In a short statement Tuesday, Carl Gulbrandsen, managing director of the Wisconsin research foundation, said that the group stands behind the patents and called the challenge “politically and financially motivated.”

Negotiating patents and licenses is an everyday part of biotech research and development. But, said Wendy Streitz, policy director for the University of California’s office of technology transfer, the way that Wisconsin is choosing to exercise its patent rights is unusual.

“It’s not the cost of the license that’s the issue. It’s the very fact that we’re being asked to take one” — a requirement that breaks with academic tradition, she said. “There is the concern that if this became common practice, university technology transfer offices would be spending all of their time issuing licenses to each other.”

In its appeal to the Patent Office, Simpson’s group argues that the patents should be invalidated because they don’t represent an original advance deserving of intellectual property protection.

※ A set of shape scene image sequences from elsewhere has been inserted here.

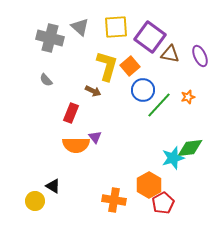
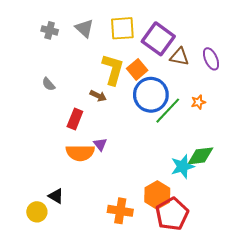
gray cross: (50, 38) -> (50, 30), moved, size x0.6
blue circle: (143, 90) -> (151, 95), size x1.4
red pentagon: (163, 203) -> (172, 214), size x1.4

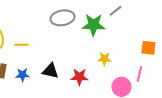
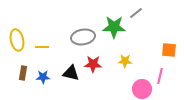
gray ellipse: (62, 18) -> (83, 37), moved
red star: (79, 77) -> (93, 64), moved

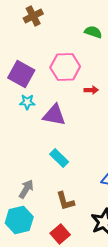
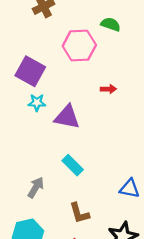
pink hexagon: (65, 67) -> (79, 46), moved
gray arrow: (26, 189) -> (36, 187), moved

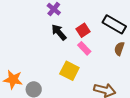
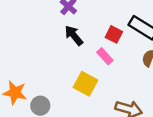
red square: (83, 30) -> (114, 34), moved, turned -32

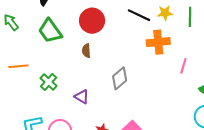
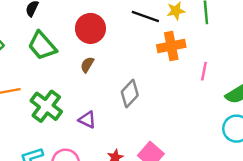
brown semicircle: (86, 51) -> (87, 65), turned 40
green cross: (49, 82) -> (46, 106), size x1.5

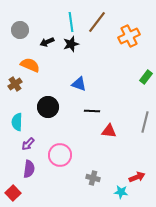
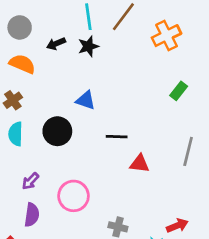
orange semicircle: (30, 65) -> (22, 64), moved
green rectangle: (146, 77) -> (179, 91), moved
blue triangle: (79, 84) -> (86, 100), moved
cyan semicircle: (17, 122) -> (16, 134), moved

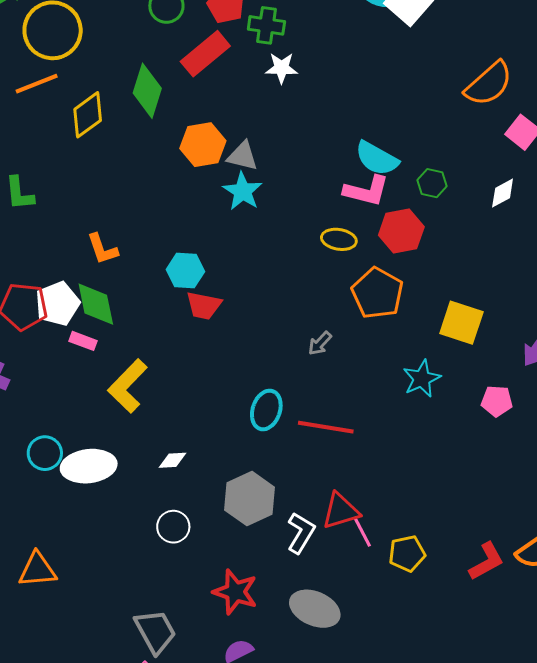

“The ‘Eureka moment’ that WARF claims was the decision (by a University of Wisconsin researcher) to use the same methods that everybody had used before” to isolate stem cells from embryos of other mammals such as mice, said Jeanne Loring. Loring is a San Diego-based stem cell researcher who submitted a sworn declaration in support of the challenge.

The U.S. Patent Office likely will decide whether to consider the patent appeal within six months, said Bill Warren, an intellectual property attorney in Atlanta.

A full review of the patent could take several years, he said.